In TIWO we have developed
models and algorithms for generating machine-executable representations of
semantic video content from different kinds of text that describe the moving
image. Previously systems dealing
with semantic video content have treated it as an inventory of events and
existents, organised in space and time, but have not dealt the narrative aspects
of moving images. Video retrieval
systems have tended to use visual features, or information extracted from one
kind of text – typically subtitles, or closed captions. We focussed on films where dealing with
semantic content involves modelling and generating representations of a film’s
narrative, i.e. a sequence of events connected by cause-effect relationships
where the agents of cause-effect are often characters with mental states,
goals, beliefs and desires. Our
approach is to extract and integrate information from different kinds of texts
associated with films, including film scripts, plot summaries and audio
description. Results will be
applied to assist audio description professionals and film viewers in
retrieving and navigating digital film libraries. Progress has been made with respect to three main
challenges: cross-document co-reference; extraction of information about
characters’ emotions; and, novel kinds of video browsing.

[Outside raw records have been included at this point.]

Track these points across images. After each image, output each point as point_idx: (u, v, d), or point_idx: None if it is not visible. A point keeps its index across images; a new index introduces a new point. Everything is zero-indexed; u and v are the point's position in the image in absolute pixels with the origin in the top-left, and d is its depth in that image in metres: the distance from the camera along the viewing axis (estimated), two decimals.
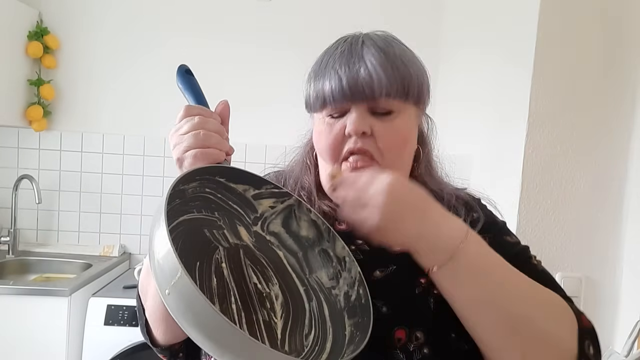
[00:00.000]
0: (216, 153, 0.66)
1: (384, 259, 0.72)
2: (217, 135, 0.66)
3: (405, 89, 0.69)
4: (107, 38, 2.36)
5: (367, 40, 0.71)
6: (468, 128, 1.92)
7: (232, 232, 0.70)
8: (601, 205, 1.50)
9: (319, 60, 0.73)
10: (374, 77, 0.67)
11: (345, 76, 0.68)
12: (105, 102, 2.38)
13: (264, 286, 0.68)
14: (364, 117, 0.68)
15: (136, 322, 1.86)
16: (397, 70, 0.68)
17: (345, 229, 0.76)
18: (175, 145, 0.66)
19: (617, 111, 1.49)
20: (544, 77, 1.46)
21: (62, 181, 2.38)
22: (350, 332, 0.64)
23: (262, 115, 2.37)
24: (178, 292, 0.49)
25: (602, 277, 1.50)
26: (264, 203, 0.72)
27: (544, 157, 1.47)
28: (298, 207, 0.73)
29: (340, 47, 0.71)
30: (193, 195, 0.65)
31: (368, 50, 0.69)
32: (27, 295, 1.81)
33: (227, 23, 2.38)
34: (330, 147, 0.71)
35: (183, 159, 0.65)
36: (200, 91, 0.73)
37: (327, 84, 0.69)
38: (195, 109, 0.68)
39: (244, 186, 0.70)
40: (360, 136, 0.69)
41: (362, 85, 0.67)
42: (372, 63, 0.67)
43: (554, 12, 1.45)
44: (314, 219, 0.72)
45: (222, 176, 0.67)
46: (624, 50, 1.48)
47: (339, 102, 0.69)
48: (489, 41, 1.83)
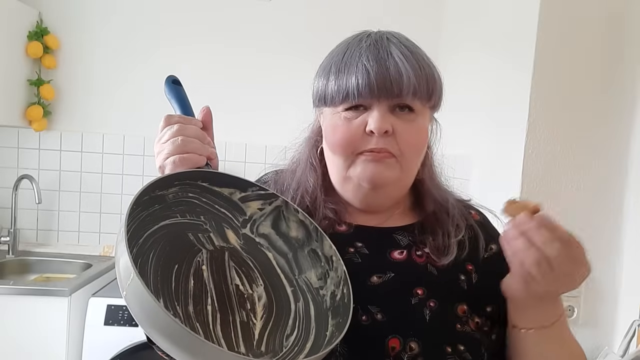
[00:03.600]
0: (195, 158, 0.66)
1: (382, 265, 0.72)
2: (196, 140, 0.67)
3: (430, 90, 0.69)
4: (107, 38, 2.36)
5: (391, 38, 0.70)
6: (468, 128, 1.92)
7: (219, 235, 0.70)
8: (601, 205, 1.50)
9: (340, 52, 0.70)
10: (404, 74, 0.66)
11: (374, 71, 0.66)
12: (105, 102, 2.37)
13: (247, 287, 0.68)
14: (386, 116, 0.67)
15: (136, 322, 1.86)
16: (424, 71, 0.68)
17: (345, 230, 0.76)
18: (158, 154, 0.67)
19: (617, 111, 1.49)
20: (544, 77, 1.46)
21: (62, 181, 2.38)
22: (330, 332, 0.65)
23: (262, 116, 2.37)
24: (132, 292, 0.51)
25: (602, 277, 1.50)
26: (252, 205, 0.72)
27: (544, 157, 1.47)
28: (285, 208, 0.73)
29: (364, 40, 0.70)
30: (175, 200, 0.66)
31: (395, 47, 0.68)
32: (27, 295, 1.81)
33: (227, 23, 2.37)
34: (347, 141, 0.69)
35: (164, 166, 0.66)
36: (187, 100, 0.75)
37: (353, 77, 0.67)
38: (175, 118, 0.69)
39: (230, 189, 0.71)
40: (383, 135, 0.67)
41: (391, 82, 0.66)
42: (402, 60, 0.66)
43: (554, 12, 1.45)
44: (302, 219, 0.72)
45: (204, 180, 0.68)
46: (624, 50, 1.47)
47: (365, 97, 0.67)
48: (489, 41, 1.83)
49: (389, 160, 0.69)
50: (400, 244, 0.74)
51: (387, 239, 0.75)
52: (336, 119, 0.70)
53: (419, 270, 0.72)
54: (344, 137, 0.69)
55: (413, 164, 0.72)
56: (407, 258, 0.73)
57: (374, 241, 0.75)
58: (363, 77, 0.66)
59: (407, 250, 0.74)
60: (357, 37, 0.72)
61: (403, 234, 0.75)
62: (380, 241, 0.75)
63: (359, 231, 0.76)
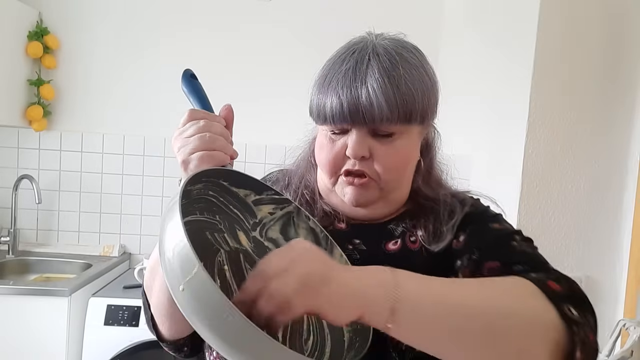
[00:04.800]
0: (222, 156, 0.66)
1: (379, 259, 0.72)
2: (222, 138, 0.67)
3: (408, 114, 0.68)
4: (107, 38, 2.36)
5: (373, 58, 0.68)
6: (468, 128, 1.92)
7: (232, 236, 0.70)
8: (601, 205, 1.50)
9: (324, 74, 0.71)
10: (375, 104, 0.66)
11: (347, 99, 0.67)
12: (105, 102, 2.37)
13: None
14: (363, 140, 0.68)
15: (136, 322, 1.87)
16: (400, 96, 0.67)
17: (345, 228, 0.77)
18: (180, 148, 0.66)
19: (617, 111, 1.49)
20: (544, 77, 1.46)
21: (62, 181, 2.38)
22: (349, 338, 0.64)
23: (263, 116, 2.37)
24: (193, 289, 0.46)
25: (602, 277, 1.50)
26: (263, 209, 0.72)
27: (544, 157, 1.47)
28: (297, 214, 0.73)
29: (345, 63, 0.69)
30: (197, 196, 0.65)
31: (372, 72, 0.67)
32: (27, 295, 1.81)
33: (227, 23, 2.38)
34: (330, 163, 0.71)
35: (189, 161, 0.65)
36: (205, 95, 0.74)
37: (328, 103, 0.68)
38: (200, 113, 0.68)
39: (246, 191, 0.70)
40: (360, 159, 0.69)
41: (363, 111, 0.66)
42: (374, 88, 0.66)
43: (554, 12, 1.45)
44: (312, 227, 0.72)
45: (225, 180, 0.67)
46: (624, 50, 1.48)
47: (339, 123, 0.69)
48: (489, 41, 1.83)
49: (367, 184, 0.71)
50: (394, 234, 0.76)
51: (383, 231, 0.76)
52: (322, 137, 0.73)
53: (413, 257, 0.73)
54: (326, 158, 0.72)
55: (396, 184, 0.74)
56: (401, 247, 0.74)
57: (371, 236, 0.76)
58: (336, 105, 0.67)
59: (402, 238, 0.75)
60: (342, 55, 0.71)
61: (396, 222, 0.77)
62: (376, 235, 0.76)
63: (356, 228, 0.77)
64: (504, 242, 0.70)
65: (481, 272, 0.67)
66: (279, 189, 0.77)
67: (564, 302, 0.57)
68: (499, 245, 0.70)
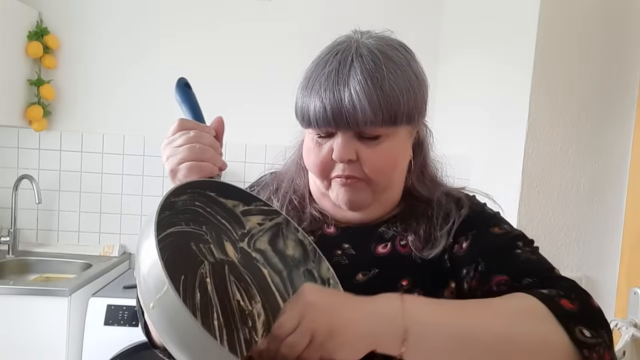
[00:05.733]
0: (210, 167, 0.66)
1: (367, 262, 0.72)
2: (211, 149, 0.67)
3: (393, 116, 0.66)
4: (107, 38, 2.36)
5: (356, 59, 0.66)
6: (468, 128, 1.92)
7: (219, 247, 0.69)
8: (601, 205, 1.50)
9: (308, 76, 0.70)
10: (358, 107, 0.64)
11: (330, 103, 0.65)
12: (105, 102, 2.37)
13: (247, 304, 0.67)
14: (349, 144, 0.67)
15: (136, 322, 1.87)
16: (384, 98, 0.65)
17: (334, 232, 0.77)
18: (169, 157, 0.66)
19: (617, 111, 1.49)
20: (544, 77, 1.46)
21: (62, 181, 2.38)
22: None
23: (262, 115, 2.37)
24: (162, 306, 0.47)
25: (602, 277, 1.50)
26: (252, 220, 0.71)
27: (544, 157, 1.47)
28: (286, 225, 0.72)
29: (329, 64, 0.68)
30: (183, 207, 0.65)
31: (355, 74, 0.65)
32: (27, 295, 1.81)
33: (227, 23, 2.37)
34: (319, 167, 0.71)
35: (177, 170, 0.65)
36: (198, 105, 0.73)
37: (311, 106, 0.67)
38: (190, 123, 0.68)
39: (234, 202, 0.69)
40: (347, 163, 0.68)
41: (346, 115, 0.65)
42: (357, 91, 0.64)
43: (554, 12, 1.45)
44: (301, 239, 0.71)
45: (212, 190, 0.67)
46: (624, 50, 1.48)
47: (323, 127, 0.68)
48: (489, 41, 1.83)
49: (358, 184, 0.70)
50: (384, 237, 0.75)
51: (373, 234, 0.75)
52: (309, 141, 0.72)
53: (403, 261, 0.72)
54: (314, 163, 0.71)
55: (388, 184, 0.73)
56: (391, 250, 0.73)
57: (360, 239, 0.75)
58: (320, 109, 0.66)
59: (392, 242, 0.74)
60: (326, 57, 0.69)
61: (387, 226, 0.76)
62: (365, 238, 0.75)
63: (345, 232, 0.76)
64: (509, 251, 0.69)
65: (489, 286, 0.67)
66: (267, 194, 0.76)
67: (576, 324, 0.57)
68: (504, 255, 0.68)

Cross Document Co-reference
A first step in integrating
information from different texts is to identify cross-document co-reference, i.e. fragments of different texts that
refer to the same entity or event.
Most previous work has concentrated on information about entities
extracted from different texts of the same type, e.g. news stories. We are working on information about
events in two very different text types – plot summaries (typically about 200
words long, referring to about 10 major events in a film) and audio description
(typically about 5000-8000 words long, describing the on-screen action for the
visually impaired). Our method is
to select keywords for each event in the first text (plot summary) and do an
IR-like search in the second text (audio description). Selecting and matching verbs directly
is not possible, for example a ‘murder’ event mentioned in a plot summary is
described as a sequence of smaller actions in the audio description. Selecting and matching the participants
of events, and their grammatical roles, achieves about 50-60% precision and recall. Ongoing work concerns ‘query expansion’
of verbs and we are evaluating existing schemes for event decomposition and
knowledge representation for this task.
Affect in Text Describing Films
We have found that one way to
access information about a film’s narrative is to concentrate on characters’ emotional states. A character’s emotional state can be
considered as their reaction to events unfolding around them, and their
reaction is determined by how they think those events impact on their goals. Thus information about characters’
emotional states can be revealing of a film’s narrative modelled as a sequence
of events connected by cause-effect relationships. We have developed a method for extracting information about
characters’ emotions from time-aligned texts such as audio description and film
scripts. This information appears
to be useful for video retrieval by story similarity, and for reasoning about a
film’s narrative.
Video Browsing via Characters’ Affect States and Goals
One motivation for generating
machine-executable representations of a film’s semantic content is to
facilitate novel kinds of video browsing. We are developing a video browsing
system based on representations of characters’ affect states and goals. At any point in the film the user is
shown key-frames from other scenes that are related to the current scene. The system will be evaluated in terms
of how it helps users find answers to questions they have about a film,
particularly of the kind ‘Why did X do Y’.